Especialistas dizem que era possível "encontrar soluções prévias". Feridos graves podem requerer indemnização até 30 de maio

Sem duplicar apreciações e recomendações ao relatório de Pedrógão Grande, por "continuarem perfeitamente válidas e ainda mais justificadas", a Comissão Técnica Independente, que viu prorrogado o seu mandato para avaliar os incêndios de outubro, apontou falhas na antecipação dessa tragédia. "Era possível encontrar soluções prévias de programação e de previsão que pudessem ter amenizado o que foi a expansão do incêndio", disse ontem o presidente da CTI, João Guerreiro, depois de ter entregue o relatório de 250 páginas ao presidente do Parlamento, Ferro Rodrigues.

O presidente da CTI notou aos jornalistas que "toda a configuração da Proteção Civil era muito semelhante à que estava em Pedrógão Grande", num momento em que já se estava "a descontinuar os meios de combate".

"Muitas forças estavam já descontinuadas, designadamente os meios aéreos e o número de solicitações impediu que a alocação de meios se fizesse de acordo com as normas operacionais estabelecidas"; e os postos de comando operacional "estavam desfasados na sua dimensão e complexidade, não conseguindo corresponder às necessidades exigidas pelo ataque ao fogo", lê-se numa síntese.

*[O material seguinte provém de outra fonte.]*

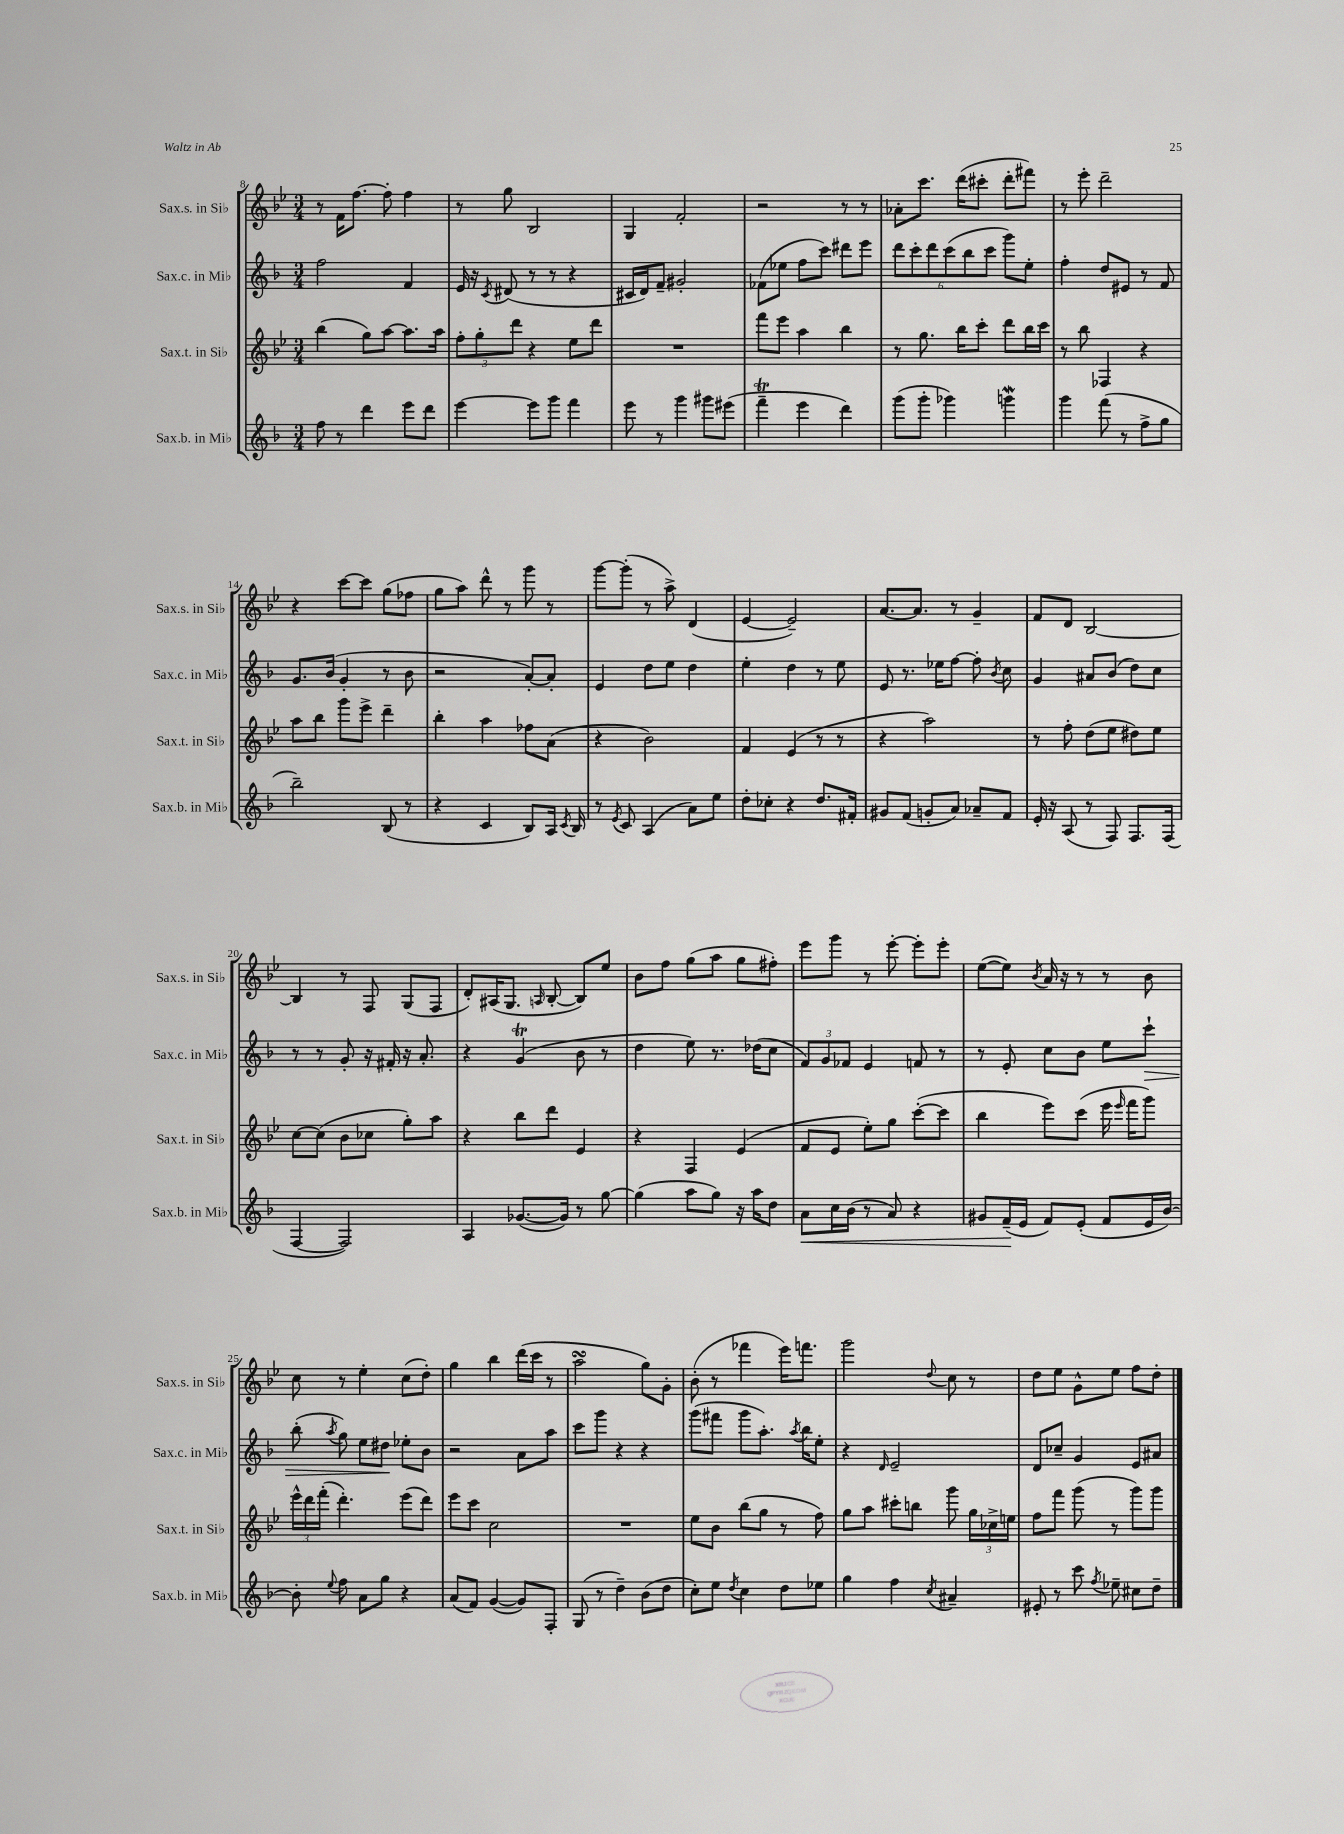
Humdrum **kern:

**kern	**kern	**kern	**kern
*staff4	*staff3	*staff2	*staff1
*clefG2	*clefG2	*clefG2	*clefG2
*k[b-]	*k[b-e-]	*k[b-]	*k[b-e-]
*M3/4	*M3/4	*M3/4	*M3/4
8ff	(4bb-	2ff	8r
8r	.	.	16f
.	.	.	[8.ff
4ddd	8gg)	.	.
.	[8aa	.	8ff']
8eee	8.aa]	4f	4ff
8ddd	.	.	.
.	16aa	.	.
=	=	=	=
[4eee	12ff'	16e	8r
.	.	16r	.
.	12gg'	.	.
.	.	8qc	.
.	.	(8d#	8gg
.	12ddd	.	.
8eee]	4r	8r	2B-
8ggg	.	8r	.
4fff	8ee-	4r	.
.	8ddd	.	.
=	=	=	=
8eee	2.r	16c#	4G
.	.	16d)	.
8r	.	8f~	.
4ggg	.	2g#'	2f'
8ggg#	.	.	.
(8eee#	.	.	.
=	=	=	=
4fff~	8fff	(8f-	2r
.	8eee-	8ee-	.
4eee	4aa	8ff	.
.	.	8ccc)	.
4ddd)	4bb-	8ddd#	8r
.	.	8eee	8r
=	=	=	=
(8ggg	8r	12ddd	8a-'
.	.	12ccc'	.
8ggg'	8.gg	.	8.ccc
.	.	12ddd	.
4ggg-)	.	(12ccc	.
.	16bb-	.	(16ddd
.	.	12bb-	.
.	8ccc'	.	8ccc#'
.	.	12ccc	.
4ggg	8ddd	8ggg)	8ddd'
.	16bb-	8ee'	8fff#)
.	16ccc	.	.
=	=	=	=
4ggg	8r	4ff'	8r
.	8bb-	.	8eee-'
(8fff	4F-	8dd	2ddd~
8r	.	8e#	.
8ff^	4r	8r	.
8gg	.	8f	.
=	=	=	=
2bb-~)	8aa	8.g	4r
.	8bb-	.	.
.	.	(16b-	.
.	8ggg	4g'	[8ccc
.	8eee-^	.	8ccc]
(8B-	4ddd~	8r	(8gg
8r	.	8b-	8ff-
=	=	=	=
4r	4bb-'	2r	8gg
.	.	.	8aa)
4c	4aa	.	8ddd^^
.	.	.	8r
8B-)	8ff-	[8a')	8ggg
16A	(8a	8a']	8r
8qc	.	.	.
16B-	.	.	.
=	=	=	=
8r	4r	4e	[8ggg
8qe	.	.	.
8c	.	.	(8ggg']
(4A	2b-)	8dd	8r
.	.	8ee	8aa^)
8a)	.	4dd	(4d
8ee	.	.	.
=	=	=	=
8dd'	4f	4ee'	[4e-
8cc-'	.	.	.
4r	(4e-	4dd	2e-~])
8.dd	8r	8r	.
.	8r	8ee	.
16f#'	.	.	.
=	=	=	=
8g#	4r	8e	[8.a
(8f	.	8.r	.
.	.	.	8.a]
8g'	2aa)	.	.
.	.	16ee-	.
8a)	.	[8ff	8r
8a-~	.	8ff']	4g~
.	.	8qb-	.
8f	.	8cc	.
=	=	=	=
16e'	8r	4g	8f
16r	.	.	.
(8A	8ff'	.	8d
8r	(8dd	8a#	[2B-
8F)	8ee-	(8b-	.
8.F	8dd#)	8dd)	.
.	8ee-	8cc	.
(16F	.	.	.
=	=	=	=
[4F	[8cc	8r	4B-]
.	(8cc]	8r	.
2F])	8b-	8g'	8r
.	8cc-	16r	8F
.	.	16f#'	.
.	8gg')	16r	(8G
.	.	8.a'	.
.	8aa	.	8F
=	=	=	=
4A	4r	4r	8d')
.	.	.	(16A#
.	.	.	8.G
([8.g-	8bb-	(4g	.
.	.	.	16qqA
.	8ddd	.	[8B-'
16g-])	.	.	.
8r	4e-	8b-	8B-])
[8gg	.	8r	8ee-
=	=	=	=
(4gg]	4r	4dd	8b-
.	.	.	8ff
8aa	4F	8ee)	(8gg
8gg)	.	8.r	8aa
16r	(4e-	.	8gg
16aa	.	(16dd-	.
8dd	.	8cc	8ff#')
=	=	=	=
8a	8f	12f)	8eee-
.	.	12g	.
16cc	8e-	.	8ggg
.	.	12f-	.
(16b-	.	.	.
8r	8ee-')	4e	8r
8a)	8gg	.	[8eee-'
4r	([8ccc'	8f	8eee-']
.	8ccc]	8r	8eee-'
=	=	=	=
8g#	4bb-	8r	([8ee-
(16f~	.	8e'	8ee-])
16e	.	.	.
.	.	.	8qb-
8f)	8eee-)	8cc	16a
.	.	.	16r
(8e'	(8ccc	8b-	8r
8f	16eee-	8ee	8r
.	16qqeee-	.	.
.	16fff	.	.
16e	8ggg)	8ccc`	8b-
[16b-)	.	.	.
=	=	=	=
8b-']	24eee-^^	(8bb-'	8cc
.	24ddd	.	.
.	(24fff'	.	.
8qqee	.	8qaa	.
8ff	4.ddd')	8gg)	8r
8a	.	8ee	4ee-'
8gg	.	8dd#	.
4r	(8eee-	8ee-'	(8cc
.	8ddd)	8b-	8dd')
=	=	=	=
(8a	8eee-	2r	4gg
8f)	8ccc	.	.
([4g	2cc	.	4bb-
8g])	.	8a	(16ddd
.	.	.	16ccc
8F'	.	8aa	8r
=	=	=	=
(8G	2.r	8ccc	2aa
8r	.	8ggg	.
4dd~)	.	4r	.
(8b-	.	4r	8gg)
8dd	.	.	8g'
=	=	=	=
8cc')	8ee-	(8ggg	(8b-'
8ee	8b-	8fff#	8r
8qdd	.	.	.
4cc	(8bb-	8ggg	4fff-
.	8gg	8.aa')	.
8dd	8r	.	16eee-)
.	.	8qaa	.
.	.	16bb-	8.fff
8ee-	8ff)	8ee'	.
=	=	=	=
4gg	8gg	4r	2ggg
.	8aa	.	.
.	.	16qqd	.
4ff	8ccc#'	2e~	.
.	8bb	.	.
8qcc	.	.	8qqdd
4a#~	8ggg	.	8cc
.	24gg	.	8r
.	24cc-^	.	.
.	24ee	.	.
=	=	=	=
8e#'	8ff	8d	8dd
8r	8fff	8cc-~	8ee-
8ccc	(8ggg	4g	8g^^
8qff	.	.	.
8ee-~	8r	.	8ee-
8cc#	8ggg)	8e	8ff
8dd~	8ggg	8a#	8dd'
==	==	==	==
*-	*-	*-	*-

Notando que "a força do vento e a baixa humidade" permitiram o "rápido crescimento" dos incêndios, a CTI apontou vários fenómenos "que aceleraram e expandiram erraticamente o incêndio". Tratam--se de "movimentos erráticos e acelerados dos incêndios", que "coincidem com a ocorrência de vítimas mortais". E aqui, diz o relatório, "as condições foram semelhantes às de junho em Pedrógão Grande".

Indemnizações até 30 de maio

O relatório foi conhecido no mesmo dia em que se soube que os serviços da Provedoria de Justiça vão deslocar-se aos concelhos afetados pelos incêndios de junho e outubro para prestar esclarecimentos acerca dos pedidos de indemnização por parte dos feridos graves, que pode ser pedida até 30 de maio.

A decisão foi anunciada, pela provedora, Maria Lúcia Amaral, numa altura em que apenas cinco dos feridos graves nos incêndios florestais apresentaram já os requerimentos para poderem ser indemnizados pelos danos sofridos. Na ocasião, a provedora revelou também que o valor das indemnizações atribuídas a familiares das 114 vítimas mortais deverá rondar os 31 milhões de euros.

"Ninguém ficará de fora por falta de auxílio ou informação", disse Maria Lúcia Amaral. Os critérios do Conselho para a Indemnização das Vítimas de Incêndios - que fixa o universo e os critérios para o pagamento das indemnizações aos feridos graves dos incêndios florestais de 17 e 24 de junho e 15 e 16 de outubro de 2017 - já foram publicados em Diário da República. A provedora de Justiça explicou que o método a seguir neste processo será igual ao procedimento utilizado na indemnização das vítimas mortais. Maria Lúcia Amaral reconhece que a questão "mais complexa" neste processo é o de qualificação de ferido como grave .

Patrícia Santos, companheira de Carlos Guerreiro - que esteve oito meses internado em Espanha e regressou há pouco a Portugal, encontrando-se numa unidade de cuidados continuados - disse ao DN que "nenhum valor será justo", mas está a recolher elementos para entregar o requerimento.